Four in 10 people close to 'breaking point' at work, research claims

'Finding ways to manage your stress is essential, it is also worth addressing the root causes of your stress to try to manage the source rather than just treat the symptoms'

Astrid Hall
Thursday 10 October 2019 12:12 BST

Four in 10 adults are close to ‘breaking point’ at work, according to a new poll of 2,000 professionals which found they felt stressed for almost a third of their entire working day.

Five hours of sleep are lost every week because of the pressures faced in their job, the survey claimed.

Checking work emails after hours, last-minute deadlines, having to do a speech or presentation and an overly demanding manager were named as some of the biggest causes of workplace stress.

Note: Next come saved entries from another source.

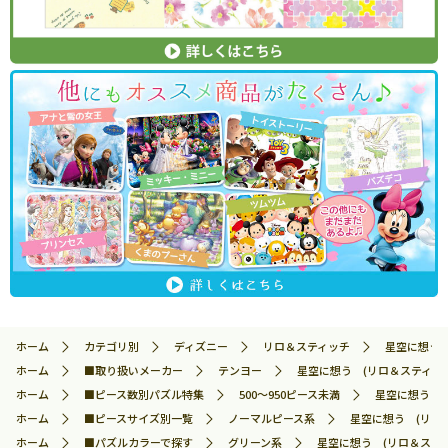
ホーム
カテゴリ別
ディズニー
リロ＆スティッチ
星空に想う (
ホーム
■取り扱いメーカー
テンヨー
星空に想う (リロ＆スティッチ)
ホーム
■ピース数別パズル特集
500～950ピース未満
星空に想う (リ
ホーム
■ピースサイズ別一覧
ノーマルピース系
星空に想う (リロ＆
ホーム
■パズルカラーで探す
グリーン系
星空に想う (リロ＆スティッ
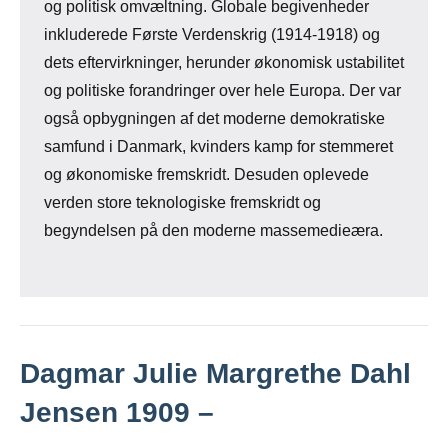
og politisk omvæltning. Globale begivenheder
inkluderede Første Verdenskrig (1914-1918) og
dets eftervirkninger, herunder økonomisk ustabilitet
og politiske forandringer over hele Europa. Der var
også opbygningen af det moderne demokratiske
samfund i Danmark, kvinders kamp for stemmeret
og økonomiske fremskridt. Desuden oplevede
verden store teknologiske fremskridt og
begyndelsen på den moderne massemedieæra.
Dagmar Julie Margrethe Dahl
Jensen 1909 –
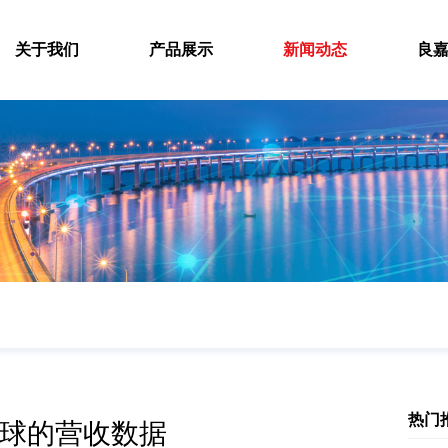
关于我们
产品展示
新闻动态
良
热门
球的营收数据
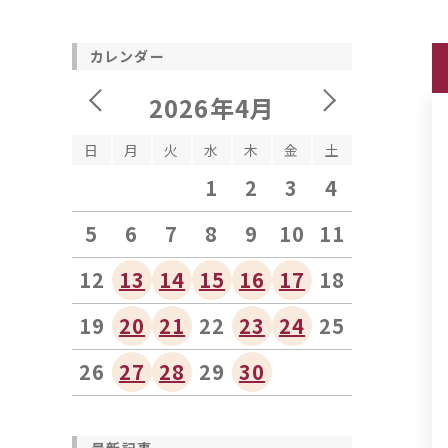
カレンダー
2026年4月
日
月
火
水
木
金
土
1
2
3
4
5
6
7
8
9
10
11
12
13
14
15
16
17
18
19
20
21
22
23
24
25
26
27
28
29
30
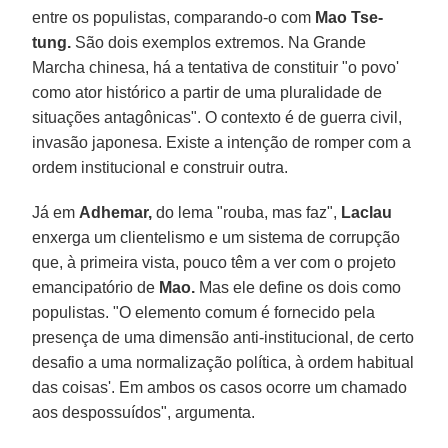
entre os populistas, comparando-o com
Mao Tse-
tung.
São dois exemplos extremos. Na Grande
Marcha chinesa, há a tentativa de constituir "o povo'
como ator histórico a partir de uma pluralidade de
situações antagônicas". O contexto é de guerra civil,
invasão japonesa. Existe a intenção de romper com a
ordem institucional e construir outra.
Já em
Adhemar,
do lema "rouba, mas faz",
Laclau
enxerga um clientelismo e um sistema de corrupção
que, à primeira vista, pouco têm a ver com o projeto
emancipatório de
Mao.
Mas ele define os dois como
populistas. "O elemento comum é fornecido pela
presença de uma dimensão anti-institucional, de certo
desafio a uma normalização política, à ordem habitual
das coisas'. Em ambos os casos ocorre um chamado
aos despossuídos", argumenta.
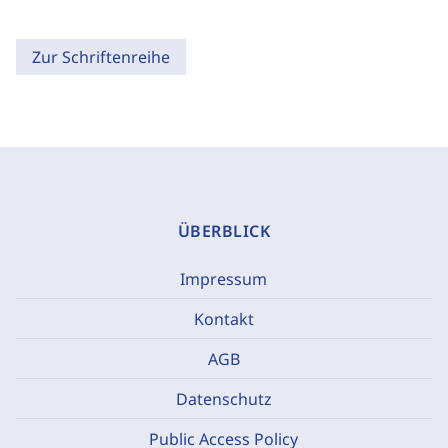
Zur Schriftenreihe
ÜBERBLICK
Impressum
Kontakt
AGB
Datenschutz
Public Access Policy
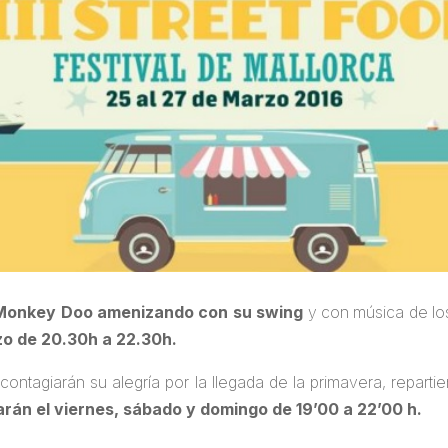
Monkey Doo
amenizando con su swing
y con música de lo
zo de 20.30h a 22.30h.
 contagiarán su alegría por la llegada de la primavera, repar
arán el viernes, sábado y domingo de 19’00 a 22’00 h.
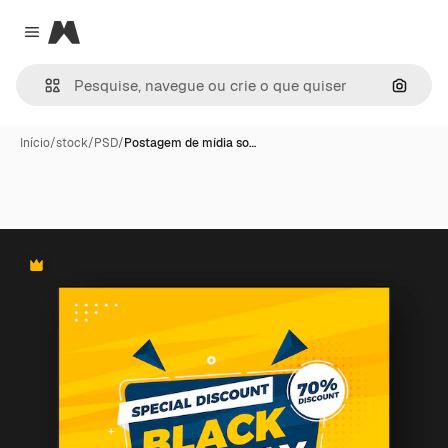
Magnific
Close menu
Pesqui
Início
/
stock
/
PSD
/
Postagem de mídia so…
Premium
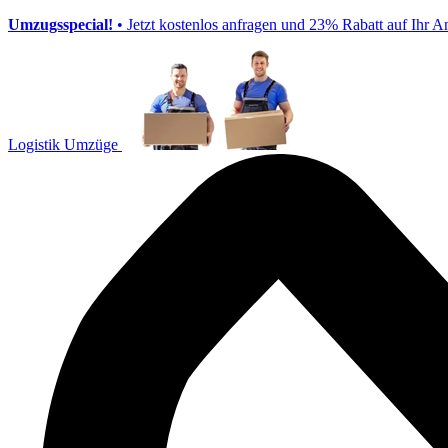
Umzugsspecial!
• Jetzt kostenlos anfragen und 23% Rabatt auf Ihr A
Logistik Umzüge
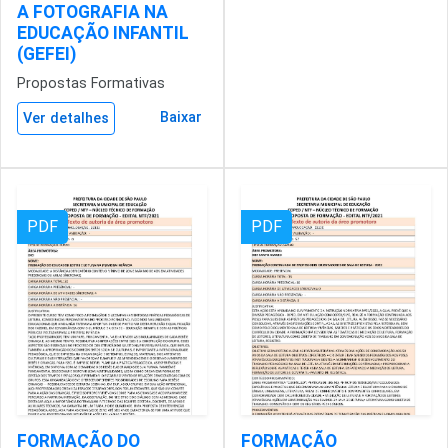
A FOTOGRAFIA NA
EDUCAÇÃO INFANTIL
(GEFEI)
Propostas Formativas
Baixar
Ver detalhes
PDF
PDF
FORMAÇÃO DO
FORMAÇÃO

The poll also found seven in 10 had vented about their workplace to a colleague, partner, family member or friend.

Three in 10 respondents had been pushed to the point of tears and one in five had turned to alcohol to try and mask their issues.

“Everyone will experience pressure day-to-day," said Richard Jenkins, psychologist and spokesman for wellbeing charity CABA, which commissioned the poll. “A level of pressure can actually make us work better, however too much pressure and that rises to an unmanageable level leads to stress.

“The working public needs to know how to manage their pressure to avoid reaching boiling point. Some people cope by blowing off steam through physical activity like the gym or going for a run, while for others things like breathing exercises can help.

“Everyone will have a tactic that they find works better to help them release the pressure.

“Unfortunately, in many cases we don’t introduce these decompressing moments in our lives which can help release the pressure and reduce stress. Finding ways to manage your stress is essential, it is also worth addressing the root causes of your stress to try to manage the source rather than just treat the symptoms.”

A total of 46 per cent of those polled said they had felt stressed at work but did not end up doing anything about it, hoping the problem would go away on its own.

Of those who had taken action, 38 per cent had told their manager about it, while 51 per cent went for a walk to cool down.

When stress became too much, 31 per cent said they had called in sick, while 14 per cent had used their own children as an excuse to avoid the office.

But six in 10 said the felt better once they complained or vented about their workplace if their stress levels got too high.

Monday was found to be the day workers were most likely to experience workplace stress - with Thursdays generally being the least stressful day of the week.

Nearly three in five respondents said they got stressed when they went on holiday as they worried about organising a handover and what they would miss during their break.

“If too much workplace pressure means stress reaches a level that you feel unable to even go to work, it’s time to make a change," a spokesman for CABA said. “The first, and often most difficult, step can be to simply talk about it with someone, be it a colleague, manager or just a family member.

“Sometimes just acknowledging that you have too much on can start to address the stress.”